- [Task to complete]: Gather every line in the rows below that contains the word "sehr".

(Collected data)
-----
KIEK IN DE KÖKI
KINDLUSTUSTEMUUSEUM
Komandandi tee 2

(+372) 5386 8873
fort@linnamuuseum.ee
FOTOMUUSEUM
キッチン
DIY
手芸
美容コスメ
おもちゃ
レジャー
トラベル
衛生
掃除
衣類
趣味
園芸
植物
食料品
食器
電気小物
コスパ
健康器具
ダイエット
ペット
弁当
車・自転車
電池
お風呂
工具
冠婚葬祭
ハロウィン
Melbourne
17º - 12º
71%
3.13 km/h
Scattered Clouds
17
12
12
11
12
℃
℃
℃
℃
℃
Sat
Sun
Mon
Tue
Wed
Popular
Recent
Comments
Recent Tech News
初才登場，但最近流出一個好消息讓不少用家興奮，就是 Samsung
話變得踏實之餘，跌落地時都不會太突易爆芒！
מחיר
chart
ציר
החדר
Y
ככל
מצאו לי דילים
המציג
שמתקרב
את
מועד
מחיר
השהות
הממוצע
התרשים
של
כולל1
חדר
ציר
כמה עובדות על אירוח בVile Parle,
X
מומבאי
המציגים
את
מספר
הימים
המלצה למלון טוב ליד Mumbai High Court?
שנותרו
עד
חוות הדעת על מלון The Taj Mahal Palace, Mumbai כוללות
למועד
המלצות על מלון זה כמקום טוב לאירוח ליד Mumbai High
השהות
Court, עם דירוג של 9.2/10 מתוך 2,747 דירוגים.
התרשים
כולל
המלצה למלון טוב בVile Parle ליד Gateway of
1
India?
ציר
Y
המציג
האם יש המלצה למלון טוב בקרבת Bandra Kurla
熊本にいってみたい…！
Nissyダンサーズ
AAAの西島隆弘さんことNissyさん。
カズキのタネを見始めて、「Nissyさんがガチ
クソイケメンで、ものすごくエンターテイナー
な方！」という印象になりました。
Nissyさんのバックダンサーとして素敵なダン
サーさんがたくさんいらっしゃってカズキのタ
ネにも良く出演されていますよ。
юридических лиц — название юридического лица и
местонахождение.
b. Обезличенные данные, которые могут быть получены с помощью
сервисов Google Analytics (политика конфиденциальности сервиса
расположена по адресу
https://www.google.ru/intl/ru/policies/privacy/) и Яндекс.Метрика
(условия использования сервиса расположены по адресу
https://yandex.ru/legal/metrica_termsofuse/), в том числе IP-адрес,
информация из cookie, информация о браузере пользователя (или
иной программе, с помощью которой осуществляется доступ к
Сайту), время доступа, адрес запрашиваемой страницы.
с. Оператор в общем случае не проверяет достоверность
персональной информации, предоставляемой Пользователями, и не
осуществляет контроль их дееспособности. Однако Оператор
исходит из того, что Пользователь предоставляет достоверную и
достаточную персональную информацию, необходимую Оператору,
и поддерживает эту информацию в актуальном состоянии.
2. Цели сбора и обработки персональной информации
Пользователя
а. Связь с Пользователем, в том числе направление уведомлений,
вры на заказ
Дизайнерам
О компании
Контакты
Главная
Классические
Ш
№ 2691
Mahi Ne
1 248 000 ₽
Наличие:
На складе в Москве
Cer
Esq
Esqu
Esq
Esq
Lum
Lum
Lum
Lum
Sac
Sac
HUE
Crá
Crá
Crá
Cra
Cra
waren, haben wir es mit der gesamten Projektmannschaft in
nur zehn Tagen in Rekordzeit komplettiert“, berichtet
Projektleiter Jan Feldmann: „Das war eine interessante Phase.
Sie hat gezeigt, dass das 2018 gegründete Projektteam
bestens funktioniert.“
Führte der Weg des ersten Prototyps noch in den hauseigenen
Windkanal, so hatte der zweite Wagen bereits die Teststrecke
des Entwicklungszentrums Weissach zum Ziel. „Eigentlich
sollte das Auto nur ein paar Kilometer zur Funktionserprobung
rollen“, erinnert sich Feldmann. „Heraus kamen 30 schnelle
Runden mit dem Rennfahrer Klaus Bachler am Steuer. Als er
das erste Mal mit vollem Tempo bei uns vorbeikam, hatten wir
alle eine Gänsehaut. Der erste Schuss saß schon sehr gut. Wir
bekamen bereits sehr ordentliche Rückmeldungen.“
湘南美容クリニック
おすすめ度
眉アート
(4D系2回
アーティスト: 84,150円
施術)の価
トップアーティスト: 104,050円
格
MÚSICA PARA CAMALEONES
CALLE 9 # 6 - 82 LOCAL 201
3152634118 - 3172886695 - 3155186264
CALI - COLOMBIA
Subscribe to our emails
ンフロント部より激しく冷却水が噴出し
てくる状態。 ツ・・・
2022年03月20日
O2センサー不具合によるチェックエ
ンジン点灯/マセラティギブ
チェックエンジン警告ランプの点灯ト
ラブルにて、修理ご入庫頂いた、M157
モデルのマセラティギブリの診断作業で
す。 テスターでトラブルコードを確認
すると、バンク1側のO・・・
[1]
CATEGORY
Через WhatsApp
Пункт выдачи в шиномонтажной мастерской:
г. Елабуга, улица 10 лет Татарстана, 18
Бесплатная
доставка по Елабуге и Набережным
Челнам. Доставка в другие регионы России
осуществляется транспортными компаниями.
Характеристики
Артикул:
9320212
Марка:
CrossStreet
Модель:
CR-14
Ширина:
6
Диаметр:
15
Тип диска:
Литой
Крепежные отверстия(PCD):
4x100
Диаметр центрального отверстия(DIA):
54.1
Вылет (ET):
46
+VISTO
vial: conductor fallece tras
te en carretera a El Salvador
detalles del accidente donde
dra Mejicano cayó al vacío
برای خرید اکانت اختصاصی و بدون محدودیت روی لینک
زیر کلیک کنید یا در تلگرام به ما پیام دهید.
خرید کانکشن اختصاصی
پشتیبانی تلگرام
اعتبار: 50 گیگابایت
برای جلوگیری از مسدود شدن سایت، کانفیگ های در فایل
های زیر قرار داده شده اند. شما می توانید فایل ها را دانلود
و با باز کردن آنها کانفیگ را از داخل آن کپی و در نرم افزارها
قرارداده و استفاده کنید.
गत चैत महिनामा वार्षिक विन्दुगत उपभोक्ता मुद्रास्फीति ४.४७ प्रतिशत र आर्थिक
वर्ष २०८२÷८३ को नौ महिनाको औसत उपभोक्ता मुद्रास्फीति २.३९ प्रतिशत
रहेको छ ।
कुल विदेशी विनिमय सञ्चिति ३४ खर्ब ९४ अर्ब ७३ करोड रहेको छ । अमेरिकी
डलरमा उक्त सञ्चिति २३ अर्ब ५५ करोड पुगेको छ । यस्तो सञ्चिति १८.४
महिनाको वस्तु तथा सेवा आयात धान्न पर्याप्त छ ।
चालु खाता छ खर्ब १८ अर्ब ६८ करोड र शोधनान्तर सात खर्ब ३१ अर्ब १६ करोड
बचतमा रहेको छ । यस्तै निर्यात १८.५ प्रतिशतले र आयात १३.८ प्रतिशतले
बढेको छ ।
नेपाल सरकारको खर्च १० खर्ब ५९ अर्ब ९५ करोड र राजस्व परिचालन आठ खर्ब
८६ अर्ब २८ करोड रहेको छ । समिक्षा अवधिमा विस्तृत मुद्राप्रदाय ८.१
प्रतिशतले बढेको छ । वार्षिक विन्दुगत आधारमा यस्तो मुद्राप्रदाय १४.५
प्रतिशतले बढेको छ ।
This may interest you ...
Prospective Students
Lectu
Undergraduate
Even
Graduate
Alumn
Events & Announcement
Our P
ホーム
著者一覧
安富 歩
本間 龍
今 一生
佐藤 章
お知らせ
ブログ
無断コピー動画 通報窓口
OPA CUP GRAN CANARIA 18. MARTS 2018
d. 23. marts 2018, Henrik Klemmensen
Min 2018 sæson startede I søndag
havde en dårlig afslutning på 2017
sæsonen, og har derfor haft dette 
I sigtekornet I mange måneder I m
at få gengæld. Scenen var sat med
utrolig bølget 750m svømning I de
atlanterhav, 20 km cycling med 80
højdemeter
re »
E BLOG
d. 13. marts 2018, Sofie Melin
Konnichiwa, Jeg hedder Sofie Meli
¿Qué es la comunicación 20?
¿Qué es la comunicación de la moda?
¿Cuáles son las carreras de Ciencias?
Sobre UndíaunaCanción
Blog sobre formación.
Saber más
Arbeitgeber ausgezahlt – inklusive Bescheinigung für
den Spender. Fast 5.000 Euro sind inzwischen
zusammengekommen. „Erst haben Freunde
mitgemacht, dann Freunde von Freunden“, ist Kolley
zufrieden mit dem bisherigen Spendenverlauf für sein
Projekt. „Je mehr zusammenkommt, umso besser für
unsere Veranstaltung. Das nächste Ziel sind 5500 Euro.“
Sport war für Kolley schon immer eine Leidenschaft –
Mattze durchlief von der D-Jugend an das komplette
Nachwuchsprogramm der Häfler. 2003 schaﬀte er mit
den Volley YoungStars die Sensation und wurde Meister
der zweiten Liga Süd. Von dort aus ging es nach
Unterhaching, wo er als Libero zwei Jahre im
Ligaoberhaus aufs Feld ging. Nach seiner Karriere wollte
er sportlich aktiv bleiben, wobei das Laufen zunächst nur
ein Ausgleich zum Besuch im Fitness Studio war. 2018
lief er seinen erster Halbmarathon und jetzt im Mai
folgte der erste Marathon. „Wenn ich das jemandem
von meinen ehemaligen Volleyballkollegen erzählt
-----
- [Reply]:
alle eine Gänsehaut. Der erste Schuss saß schon sehr gut. Wir
bekamen bereits sehr ordentliche Rückmeldungen.“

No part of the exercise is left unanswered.